[Stored data]
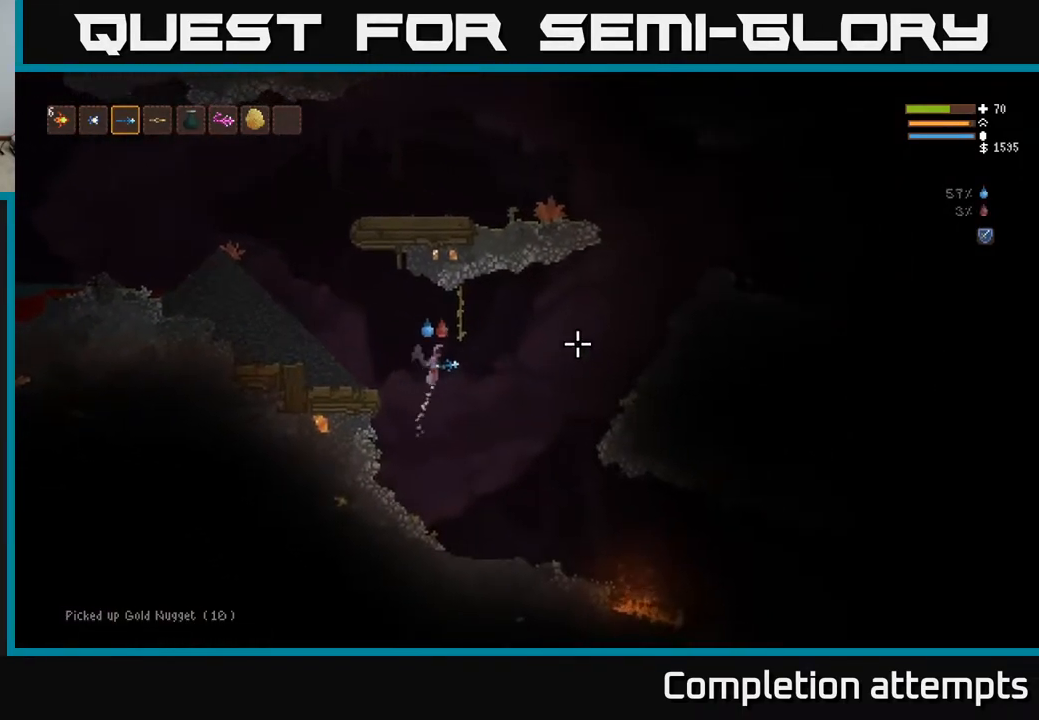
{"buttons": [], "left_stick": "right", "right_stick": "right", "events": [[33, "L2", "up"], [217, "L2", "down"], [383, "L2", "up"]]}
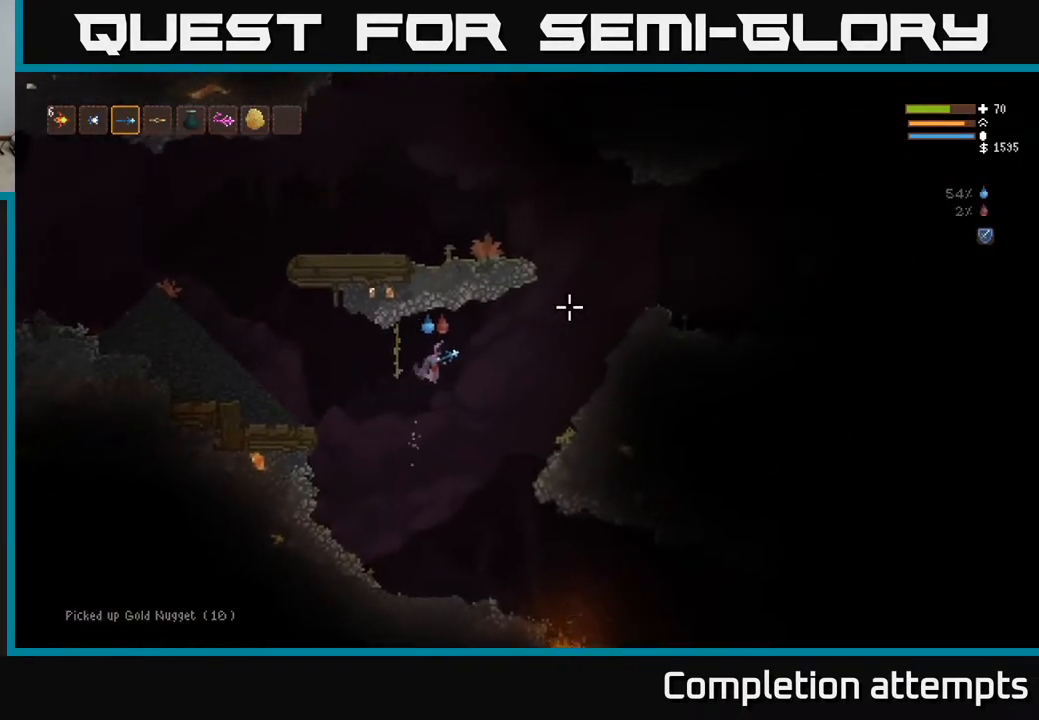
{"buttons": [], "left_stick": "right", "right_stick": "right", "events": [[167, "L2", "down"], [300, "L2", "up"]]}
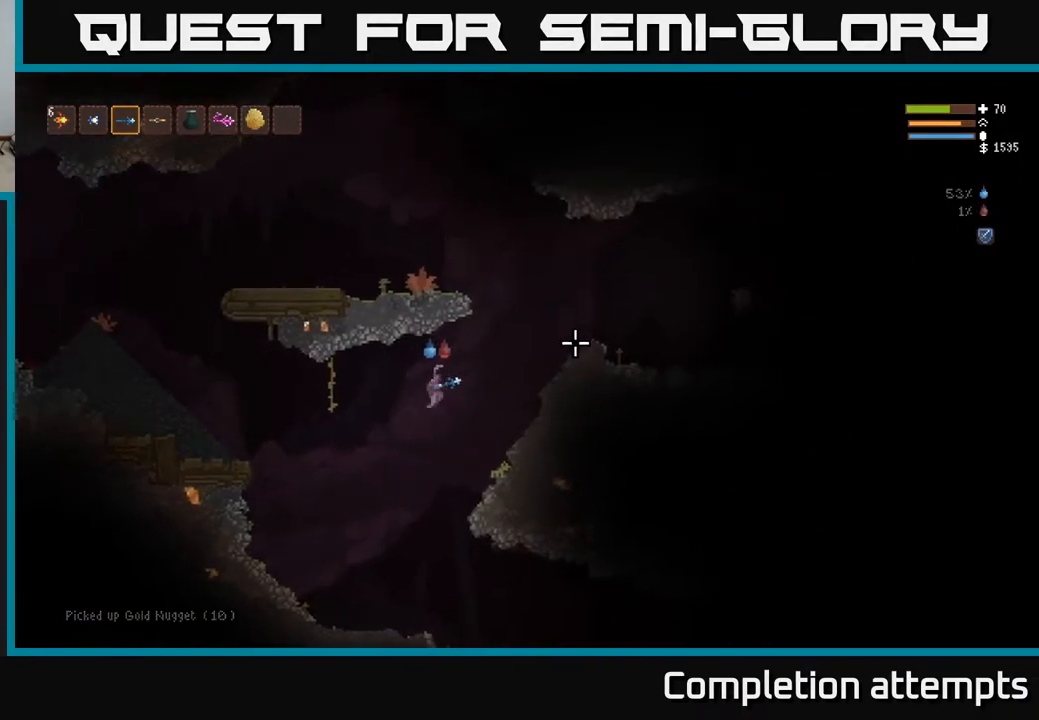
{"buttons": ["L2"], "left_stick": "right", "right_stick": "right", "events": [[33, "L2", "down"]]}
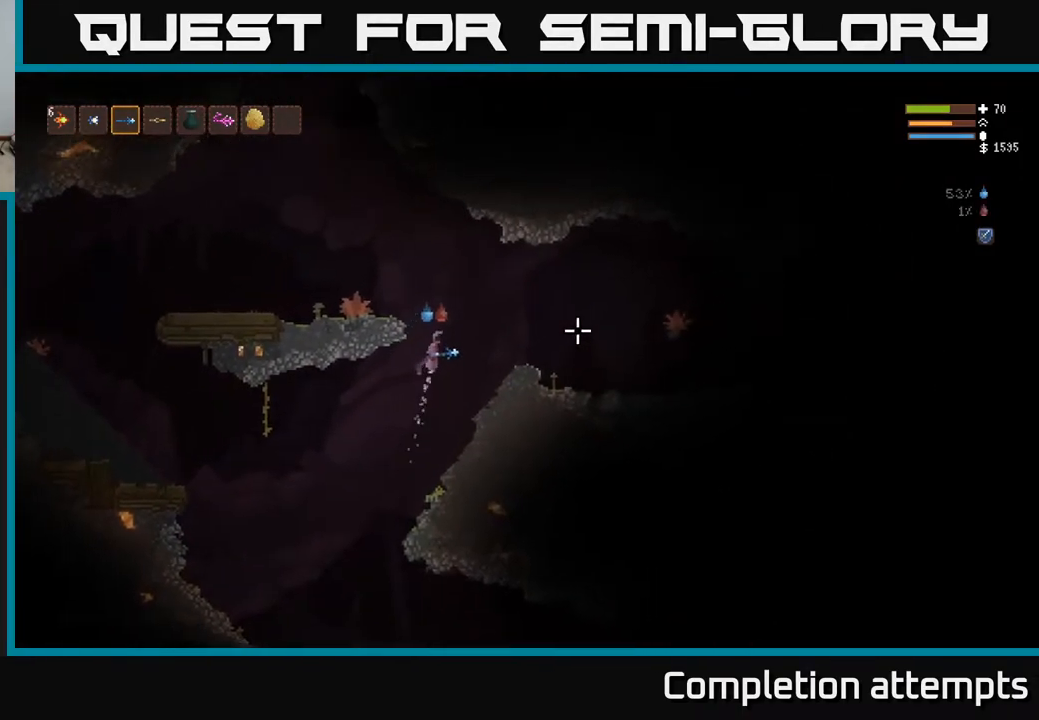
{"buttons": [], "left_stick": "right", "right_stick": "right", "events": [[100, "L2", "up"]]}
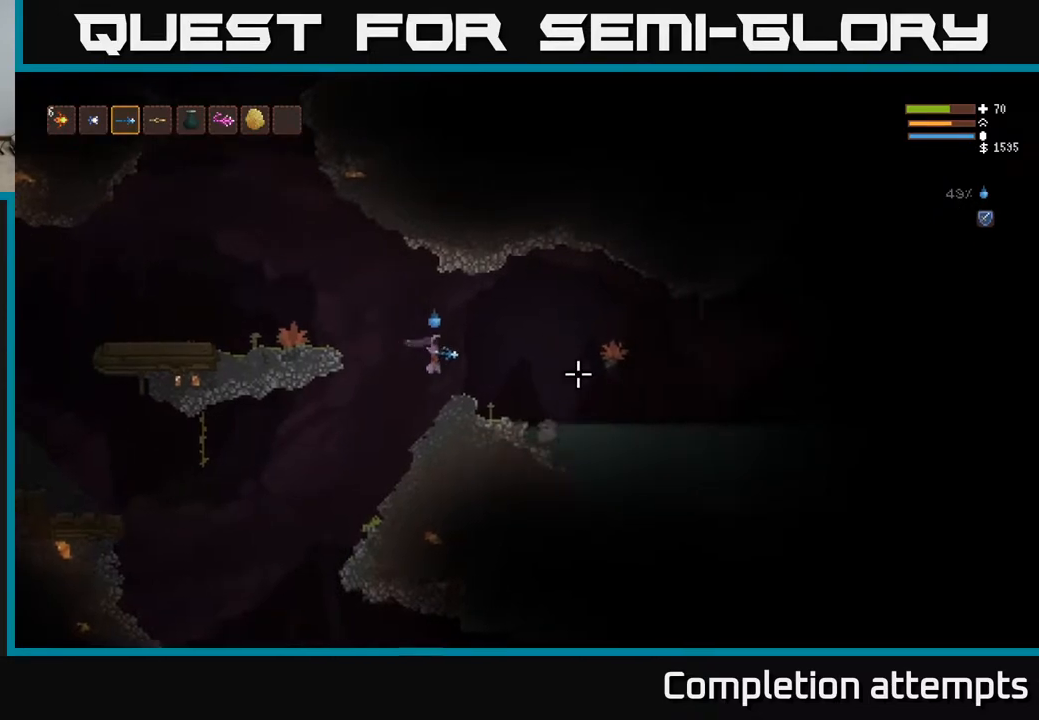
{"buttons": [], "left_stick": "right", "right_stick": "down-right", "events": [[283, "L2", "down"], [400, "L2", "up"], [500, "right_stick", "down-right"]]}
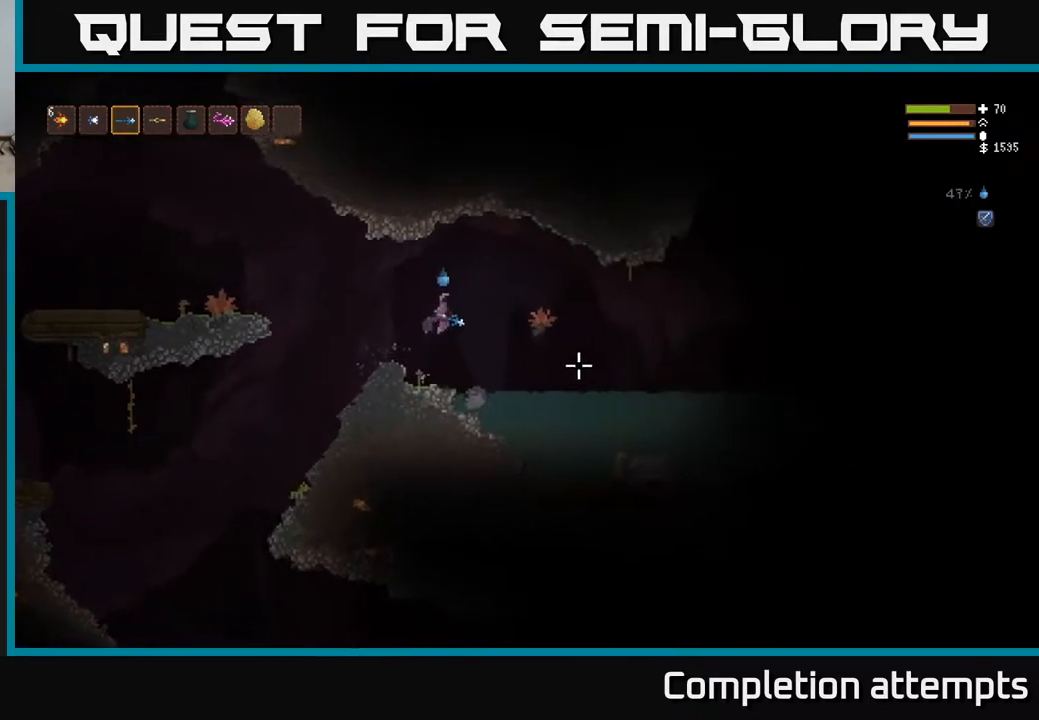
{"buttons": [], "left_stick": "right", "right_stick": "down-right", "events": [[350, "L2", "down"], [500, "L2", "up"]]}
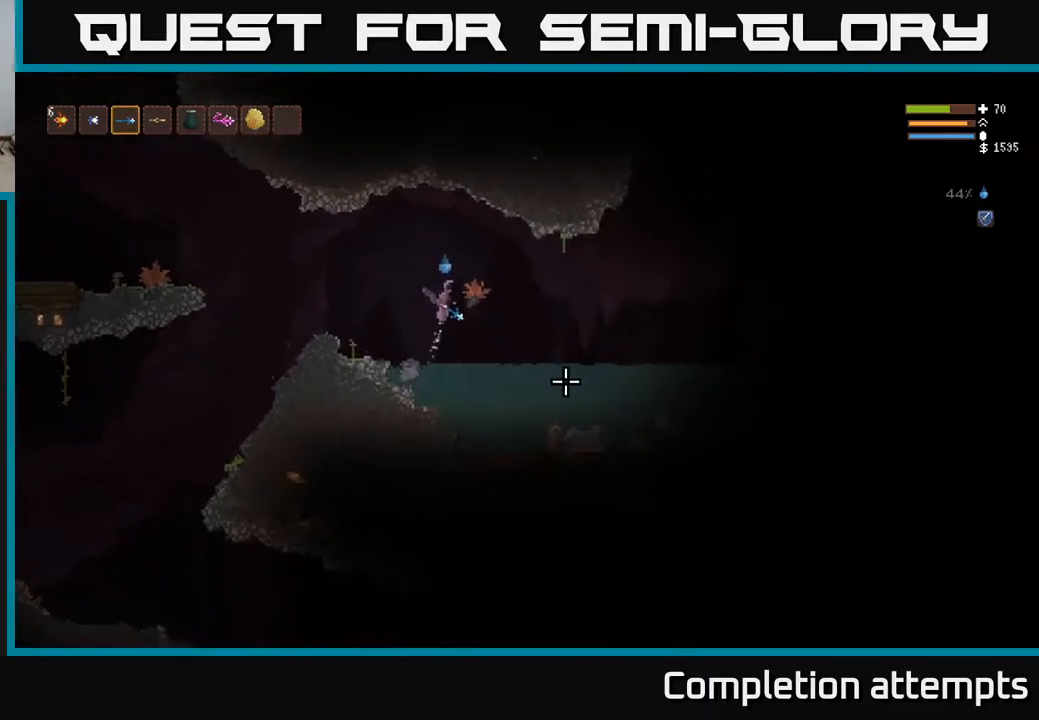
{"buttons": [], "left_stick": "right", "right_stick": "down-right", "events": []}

What this task involves
Return every line above exactly, omitting images.

Result for this exercise
{"buttons": [], "left_stick": "right", "right_stick": "right", "events": [[33, "L2", "up"], [217, "L2", "down"], [383, "L2", "up"]]}
{"buttons": [], "left_stick": "right", "right_stick": "right", "events": [[167, "L2", "down"], [300, "L2", "up"]]}
{"buttons": ["L2"], "left_stick": "right", "right_stick": "right", "events": [[33, "L2", "down"]]}
{"buttons": [], "left_stick": "right", "right_stick": "right", "events": [[100, "L2", "up"]]}
{"buttons": [], "left_stick": "right", "right_stick": "down-right", "events": [[283, "L2", "down"], [400, "L2", "up"], [500, "right_stick", "down-right"]]}
{"buttons": [], "left_stick": "right", "right_stick": "down-right", "events": [[350, "L2", "down"], [500, "L2", "up"]]}
{"buttons": [], "left_stick": "right", "right_stick": "down-right", "events": []}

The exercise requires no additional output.